Châtelet - 6.000 euros pour attirer des commerçants

Le constat est là: les commerces du centre-ville de Châtelet souffrent. «Selon l’AMCV (association de management de centre-ville), il se trouve dans le top 10 des centres-villes les plus pauvres de Belgique», s’inquiète le conseiller de l’opposition Luc Bogaert (Ecolo). «Cette situation n’est pas propre à Châtelet», tient toutefois à préciser Geneviève De Gucht de l’asbl Centre-Ville. «D’autres centres-villes de la région sont dans la même situation que celui de Châtelet.» Geneviève De Gucht cite à titre d’exemple La Louvière ou Sambreville.

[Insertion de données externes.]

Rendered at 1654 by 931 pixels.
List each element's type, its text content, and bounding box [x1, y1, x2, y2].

Les cellules vides en hausse

Revenons-en à Châtelet où le nombre de cellules vides est à la hausse. Sur 115 cellules, un peu moins de 30% sont vides. Ce chiffre était de 25% l’année dernière.

Et l’ouverture du nouveau complexe commercial Rive Gauche à Charleroi ne risque pas d’améliorer les choses. Ecolo y voit comme une nouvelle concurrence au centre-ville châtelettain. «Il est toutefois difficile d’en évaluer l’impact», précise l’échevine du Commerce Nathalie Cattalini (PS). «Toutefois je pense qu’il est limité.»

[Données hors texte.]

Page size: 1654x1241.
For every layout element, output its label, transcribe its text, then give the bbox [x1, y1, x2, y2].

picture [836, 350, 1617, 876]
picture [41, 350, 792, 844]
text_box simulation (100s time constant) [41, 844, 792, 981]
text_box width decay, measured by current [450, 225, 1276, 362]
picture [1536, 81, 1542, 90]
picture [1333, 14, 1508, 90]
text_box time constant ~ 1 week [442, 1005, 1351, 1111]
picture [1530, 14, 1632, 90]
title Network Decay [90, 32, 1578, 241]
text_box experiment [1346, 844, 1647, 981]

Pourtant Ecolo, via une interpellation au dernier conseil communal de Zaina Ihirrou, a émis l’idée de créer des ‘Pop-Up Store’, soit des magasins éphémères, dans les nombreuses cellules vides du centre-ville. «Des ‘Pop-Up Store’ dans le domaine artistique et culturel», précise Ecolo. «Il faut penser à dynamiser le parcours Magritte.» Comment? «Avec l’apport de l’académie des Beaux-Arts et son école du surréalisme, il s’agit de placer des peintures au sein des vitrines vides afin de susciter le plaisir de se promener en ville et de soutenir la dynamisation du centre-ville.»

pop-up stores pas top

La réponse de l’échevine Nathalie Cattalini fut immédiate: «Charleroi mène actuellement ce genre d’expérience. Malheureusement, les résultats sont mitigés. De plus à Châtelet, il faudrait être certain d’avoir assez d’artisans où d’artistes pour remplir les cellules vides.» Selon l’échevine, artistes et artisans, qui ont un emploi, n’ont pas les ressources nécessaires pour être aux commandes d’un magasin, et cela plusieurs jours par semaine.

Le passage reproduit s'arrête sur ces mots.